Maybe I should back up and explain. My name is Tyler Hannsz and, unless you count gummy vitamins and ibuprofen, I do not do drugs.
I'm having emotional withdrawal, because I just spent an incredibly wonderful weekend with wonderful people (MASC people, in case you couldn't guess) and now I'm back at Mizzou.
I love Mizzou, make no mistake. I love everything about this school (except for the price), but the people I spent my weekend with are people you just can't compare to or live up to.
I like to think that when it comes to people in the state of Missouri that are my age I am somewhat decently networked. I know a variety of people from a variety of places that went to a variety of schools and participated in a variety of things. And that's great.
However that means that a large majority of my favorite people in the world don't live in the same area as me.
For example: My best friend lives on the eastern side of the state. I spend my time living either in the middle of the state or on the extreme western side of the state. That means that on any given day we're anywhere from 120-250 miles apart (approximately). People always assume that being a good hundred or two hundred miles away from my favorite people in the world is emotionally painful or something.
I don't think I'd agree. The distance isn't painful. In fact I think the distance often times acts as a stimulant. The time I spend with these people is a million times more valuable and we don't take any of it for granted. The trip to wherever it is we're meeting is exciting and charged with energy. Every mile brings you closer to what you know is going to be a great time. It's like going a really long time without eating your favorite food. The next time you eat it it tastes like it came out of God's personal super market.
In the case of my friends there's six simple steps to our get togethers, and we follow these steps almost every time, without really meaning to.
Step 1. The journey to. This part's kind of agonizing. The driving time ranges from 2-5 hours depending on where we're meeting and where we're coming from. But the closer you get the more excited you get. You start to anticipate all the fun you're going to have and think about all the fun you had last time. This step is significantly fun if you're not the only one in the car.
Step 2. Arrival. You arrive at your destination and everyone freaks out because you haven't seen each other in however many months and you just can't handle how happy you are and you think your heart will explode because of all the bliss you're feeling.

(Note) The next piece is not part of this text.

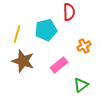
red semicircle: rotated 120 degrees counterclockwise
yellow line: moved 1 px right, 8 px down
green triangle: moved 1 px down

Step 3. Experience. This is the longest stage. You're experiencing new things (and reliving old things) and creating new memories and you're just so happy to be in everyone's presence, but you're accustomed to the company now and you're not jumping up and down like a manic rabbit anymore. You create inside jokes (and to all of my lovely friends I'm just going to say the words "midget" and "orange" and let you fill in the blanks) and have a wonderful time. You're too immersed in the moment to care about anything but the here and now.
Step 4. Denial. The night before your departure back to reality (and reality is incredibly dull in comparison) everyone still has that smile on their face and everyone is still laughing so hard that they're going to cry / throw up / pee themselves or any combination of the three. But everyone also knows that we'll have to say our goodbyes in the morning and that's never a fun time.
Step 5. Departure and depression. The hard part about living so far away from your favorite people is when it's time to leave. When you have to willingly put those hundreds of miles between you and those incredible people again. You make promises to see each other again soon (April can't come fast enough at this point) and then make that quiet and slightly depressing car ride home. Every mile you put between you and the people you love hurts a little bit.
Step 6. Epiphany. But then you start to reminisce and reflect on that one stupid thing that somebody did that made everyone laugh and the epiphany hits you like a train: What you have is incredible. Almost too incredible for you to be able to fathom.
It gives you something to look forward to.
It gives you memories to reflect on when life becomes a little hellish.
People to text or call when you have good news.
People to text or call when you need support.
A reason to wake up every day and take on the world with a smile on your face and a skip in your step.
Because you appreciate the journey you've made with those people. The short amount of time you get to spend with them is what gets you through the days without them.
And the miles you travel to see them for that weekend?
It's more than worth it.
After all, the only thing between you and your friends now is time.
And you've waited before.
They're the kind of friends worth waiting for.